Мишка был голоден и мрачен. Ноги болели; с утра он съел небольшой кусочек хлеба, и оставалось его вовсе маленький ломоть.
Пришли они к ночи в деревню. Ивановна робко попросилась ночевать в крайнюю избу. Ее пустили.
- А уж хлебушка не прогневайся, у самих мало, весь подобрался к весне, -сказала хозяйка, убирая со стола. - Небось у вас есть с собой.
Ивановна промолчала и, подав Мишке остальной ломотик, хотела лечь спать. Но Мишка отломил половину и дал матери.
- Ох, родимый ты мой, сам голоден, а с матерью делится.
Ивановна перекрестилась и стала жевать хлеб сухими устами. Потом она встала, спросила, где вода, выпила кружку, подала сыну и легла на лавку, зевая и крестя свой рот.
Рассвело. Петухи перекликались по всей деревне; народ шел с ведрами под гору к колодцу за водой. Ивановна встала, разбудила Мишку и стала собираться в путь. До дому оставалось еще верст 25, и ни денег, ни хлеба больше у них не было.
Поблагодарив хозяйку за ночлег, и так, не евши, побрели домой. Жаль было Ивановне своего сына, да и Мишка скучал, когда глядел на утомившуюся, голодную мать.
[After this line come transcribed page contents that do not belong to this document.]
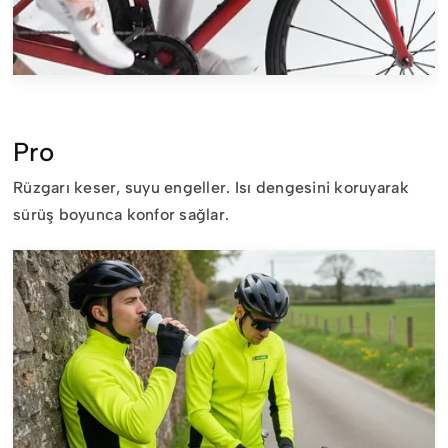
Pro
Rüzgarı keser, suyu engeller.
Isı dengesini koruyarak
sürüş boyunca konfor sağlar.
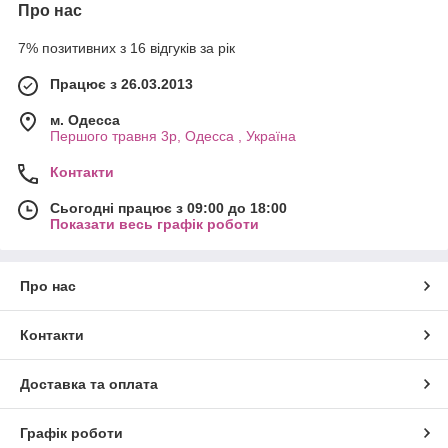
Про нас
7% позитивних з 16 відгуків за рік
Працює з 26.03.2013
м. Одесса
Першого травня 3р, Одесса , Україна
Контакти
Сьогодні працює з 09:00 до 18:00
Показати весь графік роботи
Про нас
Контакти
Доставка та оплата
Графік роботи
Шли, шли, устали и сели у моста на большой дороге. Мишка разулся, достал свою куколку-царя и посадил рядом с собой.
Зазвенели бубенцы и колокольчики, подъехал барский экипаж. Черная маленькая собачка, с хорошеньким ошейником залаяла на Ивановну и Мишку, но, увидав куклу, удивленно посмотрела и понюхала ее.
- Подайте, господа милостивые, - решилась попросить Ивановна сидящего в коляске барина.
- Чего нищенствуете! - с досадой сказал барин, проезжая шагом по мосту, и ничего не дал Ивановне.
- Папа, стой, - вдруг крикнул из коляски хорошенький, нарядный мальчик в синем матросском костюме, внимание которого обратила на себя собачка, понюхавшая куклу. - Я хочу посмотреть, какую куклу нюхал Джек. Посмотри, папа, она сидит рядом с мальчиком.
- Ну, вот еще, где ты увидал куклу? Некогда стоять.
Но мальчик в матросском костюме уже рвался из коляски и хотел спрыгнуть. Кучер остановил лошадей, и нарядный мальчик подошел к Мишке.
- Откуда у тебя царь? - спросил он.
- Господа наши на елке мне подарили.
- Ну покажи, дай мне в руки.
- Виктор, что же ты, иди скорей, - кричал отец нарядному мальчику из коляски.
- Сейчас, папа! Какой хороший царь, - любовался мальчик, разглядывая куколку. - Продай мне за десять копеек. У меня только и есть один гривенник.